Plaidoyer en faveur de l’abolition en Tunisie: 85e session de la Commission africaine des droits de l’homme et des peuples
Plaidoyer
Publié par la Coalition tunisienne contre la peine de mort, ECPM et la Coalition mondiale contre la peine de mort, le 28 novembre 2025
Dans le cadre de la dernière session publique de la Commission africaine des droits de l’homme et des peuples (CADHP), tenue à Banjul (Gambie) en octobre 2025, la République tunisienne a présenté son premier rapport périodique à la CADHP depuis 2006. La société civile abolitionniste avait soumis un rapport alternatif et était présente pour porter ses recommandations relatives à la question de la peine de mort.
La peine de mort en Tunisie
La Tunisie applique un moratoire de facto depuis 1991, mais des condamnations à mort sont prononcées chaque année. Entre 2015 et 2025, au moins 268 condamnations à mort ont été prononcées par les tribunaux tunisiens et à la fin de 2024, au moins 166 personnes, dont 8 femmes, avaient été condamnées à mort. Il est inquiétant de constater que depuis son élection en 2019, le président Kaïs Saïed a publiquement exprimé à plusieurs reprises sa volonté de rétablir les exécutions.
Le système législatif tunisien comprend 58 articles prévoyant l’application de la peine capitale, répartis entre le Code pénal, le code de justice militaire et la loi organique n° 2015-26 du 7 août 2015 relative à la lutte contre le terrorisme et le blanchiment d’argent. Plus de la moitié de ces dispositions prévoient la peine de mort pour des actes qui ne relèvent pas de la catégorie des crimes les plus graves au sens du droit international et régional, et notamment au sens de l’Observation générale n° 3 sur la Charte africaine, qui fournit une interprétation détaillée de l’article 4 sur le droit à la vie.
La question de la peine de mort s’inscrit dans le contexte d’un recul général en matière de protection de l’espace civique et de respect des droits humains. Le 7 mars 2025, le ministère tunisien des Affaires étrangères, de l’Immigration et des Tunisiens de l’étranger a confirmé que la Tunisie avait retiré sa déclaration acceptant la compétence de la Cour africaine pour recevoir les plaintes émanant de particuliers et d’ONG ayant le statut d’observateur auprès de la CADHP. Le désengagement croissant vis-à-vis des mécanismes internationaux et régionaux de protection des droits humains continue d’alimenter les inquiétudes quant à la situation générale des droits humains en Tunisie, et à la manière dont la peine de mort pourrait être instrumentalisée dans ce contexte politique.

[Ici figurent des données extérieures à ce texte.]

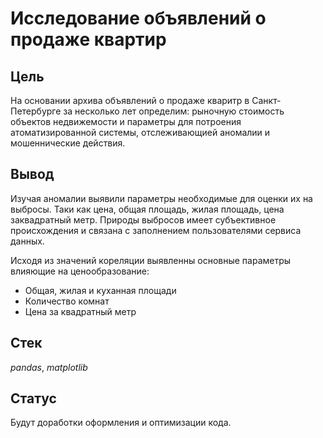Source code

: # Исследование объявлений о продаже квартир

## Цель

На основании архива объявлений о продаже кваритр в Санкт-Петербурге за несколько лет определим: рыночную стоимость объектов недвижемости и параметры для потроения атоматизированной системы, отслеживающией аномалии и мошеннические действия.

## Вывод

Изучая аномалии выявили параметры необходимые для оценки их на выбросы. Таки как цена, общая площадь, жилая площадь, цена заквадратный метр. Природы выбросов имеет субъективное происхождения и связана с заполнением пользователями сервиса данных.

Исходя из значений кореляции выявленны основные параметры влияющие на ценообразование:
* Общая, жилая и куханная площади
* Количество комнат
* Цена за квадратный метр

## Стек
*pandas*, *matplotlib*

## Статус

Будут доработки оформления и оптимизации кода.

Plaidoyer pendant la session
La République tunisienne, signataire et partie à la Charte africaine des droits de l’homme et des peuples (Charte africaine), est tenue de présenter tous les deux ans un rapport à la CADHP. L’article 62 de la Charte africaine stipule expressément que « [c]haque État partie s’engage à présenter tous les deux ans (…) un rapport sur les mesures d’ordre législatif ou autre, prises en vue de donner effet aux droits et libertés reconnus et garantis par la présente Charte ». Si la Tunisie est loin d’être le seul pays, parmi les 54 signataires de la Charte africaine, à être en retard dans la présentation de ses rapports, combler un retard de près de 20 ans reste une tâche colossale.
De nombreuses organisations non gouvernementales (ONG) tunisiennes étaient présentes lors de cette session, notamment la Coalition nationale tunisienne contre la peine de mort et Ensemble contre la peine de mort (ECPM), toutes deux membres de la Coalition mondiale contre la peine de mort.
La CTCPM et ECPM ont échangé avec plusieurs commissaires pour porter les recommandations formulées dans leur rapport alternatif. Dans le contexte actuel, les deux organisations ont également insisté sur la nécessité du rétablissement de certaines institutions telles que l’Instance nationale des droits de l’homme et des libertés fondamentales et le Conseil supérieur de la magistrature, ainsi que sur le respect du principe de séparation des pouvoirs entre l’Exécutif, le Judiciaire et le Législatif. Elles ont également souligné l’importance de respecter le droit d’association et de permettre aux organisations de la société civile tunisienne de continuer leur travail de promotion des droits humains.